What you will do: Begin the copy at the line that contains "Now the green toy car body (442,345,523,424).", end it at the last line of the entries below, keep every word exact, and include no pictures.

[Annotated scene photographs]
·····

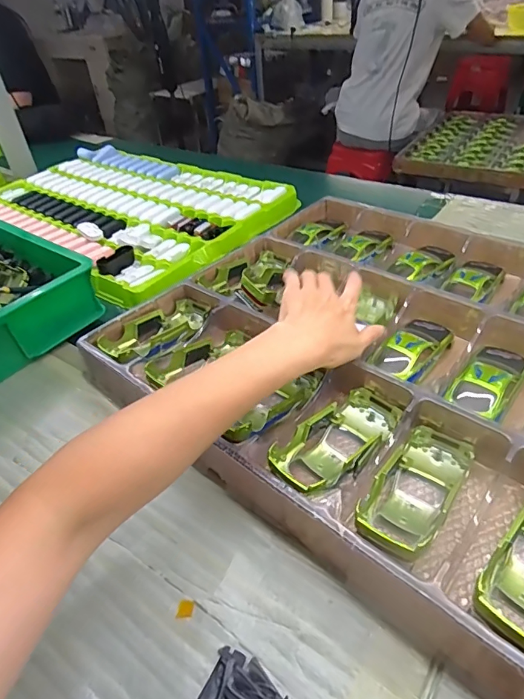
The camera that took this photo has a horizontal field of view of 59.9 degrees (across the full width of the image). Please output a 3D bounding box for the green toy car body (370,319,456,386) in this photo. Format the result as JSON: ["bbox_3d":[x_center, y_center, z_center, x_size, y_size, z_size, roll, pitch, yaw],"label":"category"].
[{"bbox_3d":[0.158,-0.004,0.472,0.050,0.024,0.100,26,49,31],"label":"green toy car body"}]

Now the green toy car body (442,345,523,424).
[{"bbox_3d":[0.217,0.026,0.430,0.050,0.027,0.100,27,50,33],"label":"green toy car body"}]

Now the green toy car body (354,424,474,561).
[{"bbox_3d":[0.121,0.106,0.354,0.051,0.033,0.120,25,49,31],"label":"green toy car body"}]

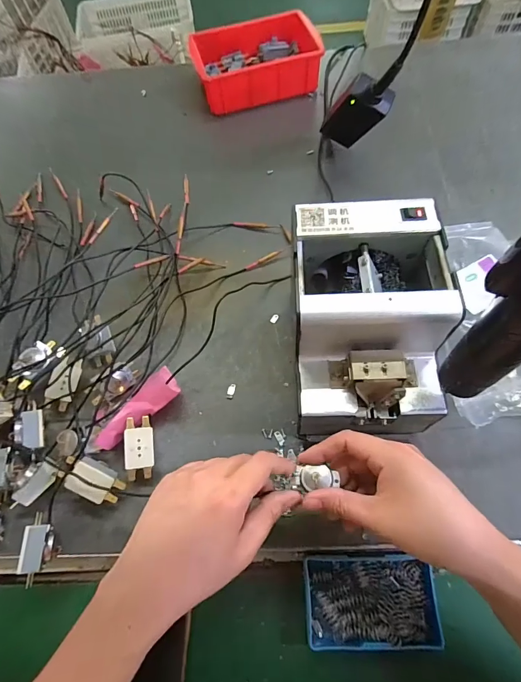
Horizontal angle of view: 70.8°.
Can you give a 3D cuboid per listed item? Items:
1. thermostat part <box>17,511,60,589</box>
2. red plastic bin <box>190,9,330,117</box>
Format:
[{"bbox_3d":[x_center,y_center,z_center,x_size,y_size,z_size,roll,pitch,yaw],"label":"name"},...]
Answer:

·····

Response to the exercise:
Now the green toy car body (442,345,523,424).
[{"bbox_3d":[0.217,0.026,0.430,0.050,0.027,0.100,27,50,33],"label":"green toy car body"}]

Now the green toy car body (354,424,474,561).
[{"bbox_3d":[0.121,0.106,0.354,0.051,0.033,0.120,25,49,31],"label":"green toy car body"}]

Horizontal angle of view: 70.8°.
Can you give a 3D cuboid per listed item? Items:
1. thermostat part <box>17,511,60,589</box>
2. red plastic bin <box>190,9,330,117</box>
Format:
[{"bbox_3d":[x_center,y_center,z_center,x_size,y_size,z_size,roll,pitch,yaw],"label":"name"},...]
Answer:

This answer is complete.